Data from: Limited dispersal in an ectoparasitic mite, Laelaps giganteus, contributes to significant phylogeographic congruence with their rodent hosts, Rhabdomys
Engelbrecht, Adriaan et al. (2015), Data from: Limited dispersal in an ectoparasitic mite, Laelaps giganteus, contributes to significant phylogeographic congruence with their rodent hosts, Rhabdomys, Dryad, Dataset, https://doi.org/10.5061/dryad.6g181
To explore how biogeography, parasite life history and host vagility influences evolutionary codivergences, we followed a comparative phylogeography approach using a host specific non-permanent mite, Laelaps giganteus that occurs on four rodent species within the genus Rhabdomys. A mtDNA COI haplotype network derived for 278 parasite specimens showed marked phylogeographic congruence with host distributions. Analysis of the less variable nuclear intron Tropomyosin was in part consistent with these results. Although distance-based cophylogenetic analyses in AXPARAFIT failed to support significant mtDNA codivergences (P ≥ 0.02), event-based analyses revealed significant cophylogeny between sampling localities of Rhabdomys and Laelaps using CORE-PA (P = 0.046) and JANE (P = 0.026; P = 0.00). These findings, in conjunction with the weak congruence previously reported among the permanent ectoparasitic lice Polyplax and Rhabdomys, suggest that host-parasite intimacy is not the most important driver of significant codivergence in our study system. Instead the more restricted dispersal ability of L. giganteus, when compared to Polyplax, resulted in stronger spatial structuring and this could have resulted in significant codivergence. Host switching occurred predominantly on the edges of host distributions and was probably facilitated by climate-induced range shifts.
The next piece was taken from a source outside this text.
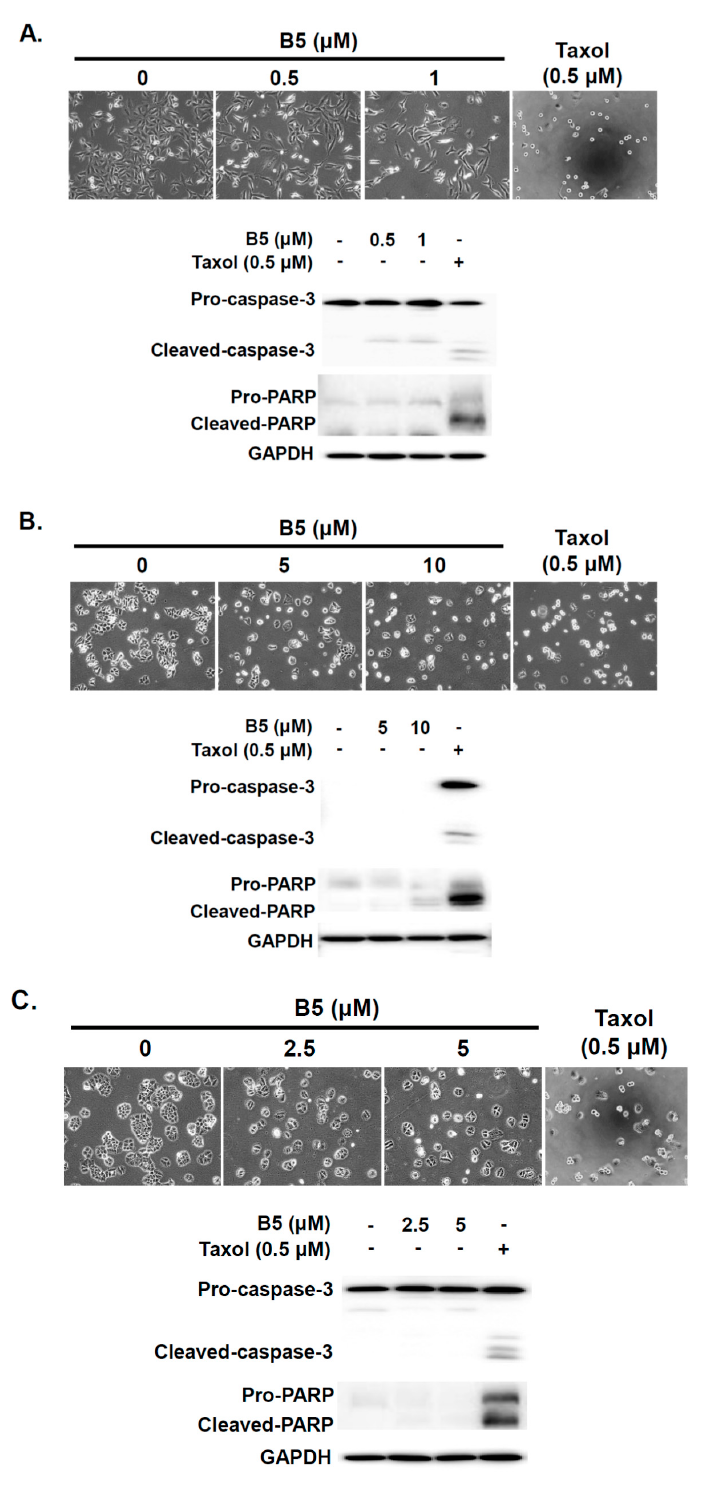
Figure 5. 9-O-farnesylberberrubine bromide modulates apoptosis in NSCLC cells. ( A ) A549, ( B ) H23, and ( C ) H1435 cells were incubated with a control medium or that containing B5; the cellular morphology was observed using optical microscopy. The total cell lysate was collected after 24 h of treatment, and the expression of caspase-3 and PARP was examined using western blot analysis. Taxol was used as a positive control. GAPDH was used as a loading control. Three independent experiments were performed, and a representative experiment was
When host ranges shift, the phylogeographic structure of L. giganteus is not reflecting the host movements since most of the nest bound parasites do not disperse with the host (they miss the boat) and the genetic contribution of the few dispersing mite individuals is often overwhelmed by the large number of individuals already present in nests within the new environment (causing them to drown on arrival).